S2Editori srl ha appena comunicato alla redazione la cessazione della attività dell’Agenzia di stampa il Velino/AGV NEWS a partire dal prossimo 1° luglio 2019. I diciassette giornalisti (ed 1 poligrafico) si accomodano in cigs a zero ore e le luci della redazione – già per la verità in penombra – si spengono definitivamente. Cala il sipario, dunque, sul “Velino” e il pensiero corre veloce all’estate del 1998. I giornalisti Stefano de Andreis e Lino Jannuzzi tornavano in auto da uno dei tanti week-end sulla Costiera Amalfitana. Il telefono di entrambi non smetteva di suonare e come al solito avevano fatto il pieno di gossip e retroscena su quello che da lì a pochi giorni sarebbe accaduto sulla scena politica nazionale. Ecco che Stefano ebbe l’illuminazione: e se tutto quello che ci raccontiamo diventasse una “velina” destinata ai direttori dei giornali, ai leader di partito e al top management? Anzi, un “VeLino”. Detto fatto.
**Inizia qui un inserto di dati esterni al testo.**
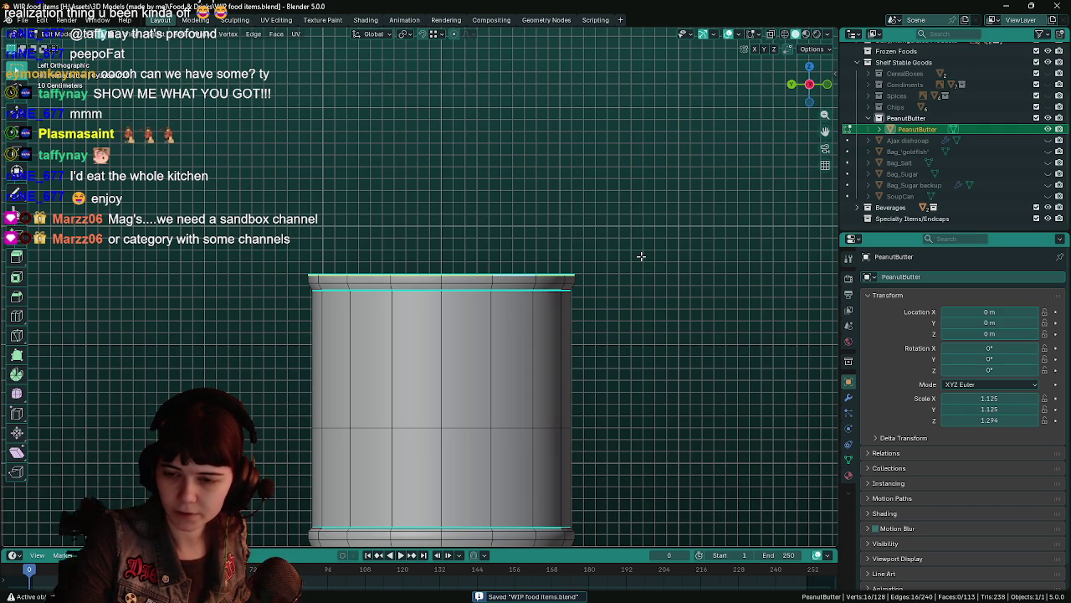
key(e)
key(z)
Jannuzzi, con l’immancabile sigaro cubano, cominciò a picchiettare sui tasti nel suo studio al Pantheon. Il 3 novembre del 1998 – in un “grottino” di Palazzo Taverna al centro storico di Roma – un manipolo di ragazzotti, coordinati da Roberto Chiodi (grande esperto di giudiziaria e impagabile maestro per giornalisti in erba), alle 19 e 14 minuti spedirono il primo Velino. Tre paginette mandate via fax a qualche centinaio di destinatari. Vi assicuro, nomi importanti… Il pulsante start quel giorno, e per molti giorni ancora, l’ho spinto io.
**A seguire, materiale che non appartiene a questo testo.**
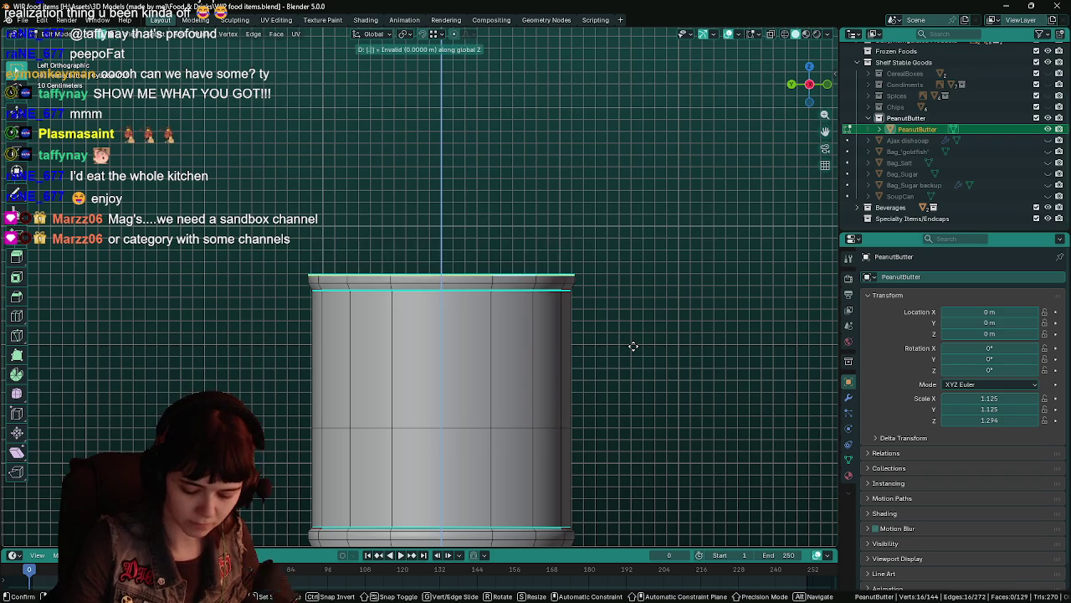
click(633, 346)
key(s)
Il primo numero de “il Velino” spedito il 3 novembre del 1998.

Da allora la “velina” di strada ne ha fatta tanta fino a diventare un’agenzia di stampa nazionale. Prima il trasloco alla Colonna Antonina affacciati su Montecitorio. Poi quello al Tritone perché nel frattempo eravamo diventati tanti: 33 giornalisti ex art. 1 con oltre 40 collaboratori. Una redazione a Milano e una a Napoli, e soprattutto il lavoro quotidiano sulle specializzazioni nel tentativo di scrivere quello che gli altri non scrivevano. I motivi per cui questa bella avventura al centro di Roma sia via via divenuta un incubo sul raccordo anulare sono noti: basterebbe rileggersi i comunicati del Cdr e della redazione dal 2012 in poi. Ma ormai il dado è tratto. Se ne va un pezzo della mia vita. Mi restano i ricordi, le amicizie, i volti dei direttori, dei colleghi, delle segretarie, dei tecnici, la mia prima esultanza – da praticante – per un articolo ripreso a pag. 13 sul Corriere della Sera (me lo comunicò per telefono Chiodi al mattino e io ancora dormivo…). E poi la passione per il mondo dei media: l’unica che da allora ancora mi accompagna e non mi ha mai messo in cassa integrazione. Ora resta il futuro incerto di una storica testata, del suo dominio, del suo archivio, dei suoi residui contratti e di un manipolo di “giapponesi”. Molti farebbero ancora comodo al mondo dell’informazione. E chissà che qualcuno non ci faccia un pensierino. Ma per la stampa, soffocata da editori miopi e da politici incompetenti, non sembra più il tempo delle assunzioni. Sono certo, glielo auguro, che i miei colleghi troveranno la propria strada. Intanto il viaggio del Velino finisce qui, ma un pezzetto di quella L – maiuscola e in corsivo – resta con me. Per sempre.